Harsh View of Arab Family

Rima Mehri

Rima Mehri, an Arab from Lebanon, writing "Is the Arab world a graveyard for love?" for The Boston Globe (May 8, 2010), presents a rather harsh view of the Arab family:
Take the regular Arab [who is] surviving corrupt governments, political turmoil, religious intolerance, struggling economies, terrorism, and ask him what love is.

He'll say, "My family."

And yet this sacred institution lies at the heart of the instigation of fear, mistrust, and rejection of other sects. More than any other social ailment, sectarianism has turned the Arab world into a graveyard for love.

Typically, if your partner does not come with the correct religious label for the family, then it isn't love. It's more like an assault on the family honor, a social disgrace, and complete disrespect for culture and roots.

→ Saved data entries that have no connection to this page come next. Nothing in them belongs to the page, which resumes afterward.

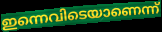
ഇന്നെവിടെയാണെന്ന്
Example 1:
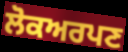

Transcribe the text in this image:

ਲੋਕਅਰਪਣ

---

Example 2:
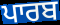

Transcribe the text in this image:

ਪਾਰਬ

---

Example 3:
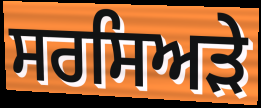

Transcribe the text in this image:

ਸਰਸਿਅੜੇ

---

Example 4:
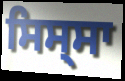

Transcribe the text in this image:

ਸਿਸ੍ਸਾ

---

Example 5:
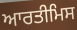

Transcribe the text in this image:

ਆਰਤੀਮਿਸ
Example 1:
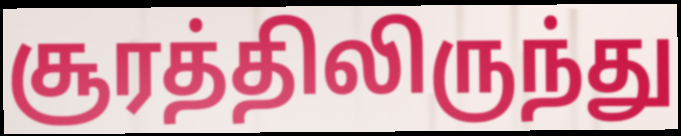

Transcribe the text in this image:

சூரத்திலிருந்து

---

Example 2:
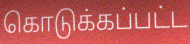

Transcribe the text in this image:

கொடுக்கப்பட்ட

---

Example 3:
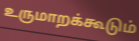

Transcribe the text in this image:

உருமாறக்கூடும்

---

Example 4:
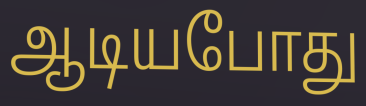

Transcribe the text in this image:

ஆடியபோது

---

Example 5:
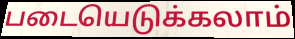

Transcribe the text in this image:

படையெடுக்கலாம்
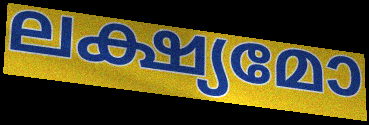
ലക്ഷ്യമോ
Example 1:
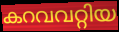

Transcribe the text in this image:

കറവവറ്റിയ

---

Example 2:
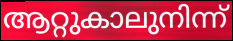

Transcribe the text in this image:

ആറ്റുകാലുനിന്ന്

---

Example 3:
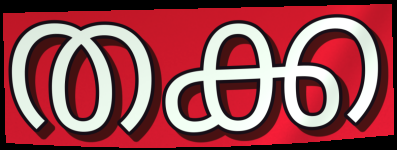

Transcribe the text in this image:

തക്ക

If you intermarry, you are usually ostracized for being a traitor to your parents, religion, and community. And suppose you can withstand the pressure, what happens to love when your children are rejected as second-class citizens?

Many of us come to the West to escape the intolerance of the Arab world. We get the education, acquire new attitudes, and broaden our perspectives, but we are shoved back to the starting point the moment we return to our communities.

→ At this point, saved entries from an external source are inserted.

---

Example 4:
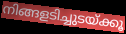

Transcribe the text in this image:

നിങ്ങളടിച്ചുടയ്ക്കൂ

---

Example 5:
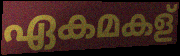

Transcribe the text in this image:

ഏകമകള്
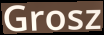
Grosz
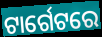
ଟାର୍ଗେଟରେ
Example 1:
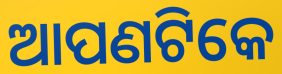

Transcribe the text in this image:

ଆପଣଟିକେ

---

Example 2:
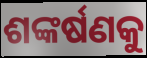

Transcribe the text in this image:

ଶଙ୍କର୍ଷଣକୁ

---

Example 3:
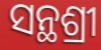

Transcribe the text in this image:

ସନ୍ଥଶ୍ରୀ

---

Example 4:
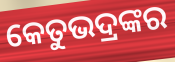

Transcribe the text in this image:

କେତୁଭଦ୍ରଙ୍କର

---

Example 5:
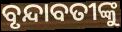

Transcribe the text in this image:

ବୃନ୍ଦାବତୀଙ୍କୁ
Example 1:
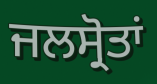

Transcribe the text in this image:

ਜਲਸ੍ਰੋਤਾਂ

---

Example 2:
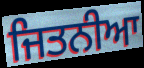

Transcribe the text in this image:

ਜਿਤਨੀਆ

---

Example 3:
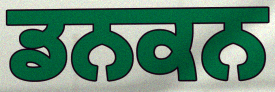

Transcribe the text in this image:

ਡਨਕਨ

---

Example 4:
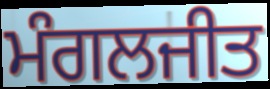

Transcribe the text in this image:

ਮੰਗਲਜੀਤ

The West makes us and the East breaks us again.
Ms. Merhi doesn't specify the the Muslim Arab family, so one could infer that she means that the problem with 'Arab' families is a cultural rather than religious one, but she keeps refering to religion as a factor, and happens to say this:
Certainly there are Arabs who would not intermarry out of religious convictions. The attack on Islam in the West makes many Muslim Arabs more protective of their religion.
This implies that the Muslim Arab family has tighter restrictions on its members, but it also blames the West by asserting a common Muslim accusation, namely, that there is an "attack on Islam in the West." The assertion is left unexplained here, but it often includes attacks on Islamism as attacks on Islam, which would be an interesting conflation to examine more closely since it implies that the Muslim making the assertion sees no difference between Islamism and Islam.

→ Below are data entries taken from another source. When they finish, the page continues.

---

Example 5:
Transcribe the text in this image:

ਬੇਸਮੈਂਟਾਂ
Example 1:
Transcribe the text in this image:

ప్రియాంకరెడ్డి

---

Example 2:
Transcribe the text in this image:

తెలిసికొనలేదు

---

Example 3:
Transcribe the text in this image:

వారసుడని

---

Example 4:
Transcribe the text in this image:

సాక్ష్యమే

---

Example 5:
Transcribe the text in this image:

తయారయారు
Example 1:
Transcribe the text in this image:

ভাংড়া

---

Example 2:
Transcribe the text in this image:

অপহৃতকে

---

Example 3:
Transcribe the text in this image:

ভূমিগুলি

I don't know precisely what Ms. Mehri meant by her assertion of this Muslim meme, and she might not even be Muslim, but I'd like to see her explore her own obscure assumptions on this point. By "attack on Islam," does she mean the invasion of Baathist Iraq, the war against such Islamists as the Taliban and Al Qaeda, the hunt for Islamist terrorists, the laws against veils and burqas in Europe, the ridicule of Mohammad in a Danish newspaper, the rare, random physical attack on a Muslim, or all of these together? Would these all add up to an "attack on Islam" that "makes many Muslim Arabs more protective of their religion" and presses them to tighten the bonds and boundaries of the family?

Or does the problem lie more with the Arab Muslim family itself, as Ms. Mehri's article otherwise seems to imply without quite explicating.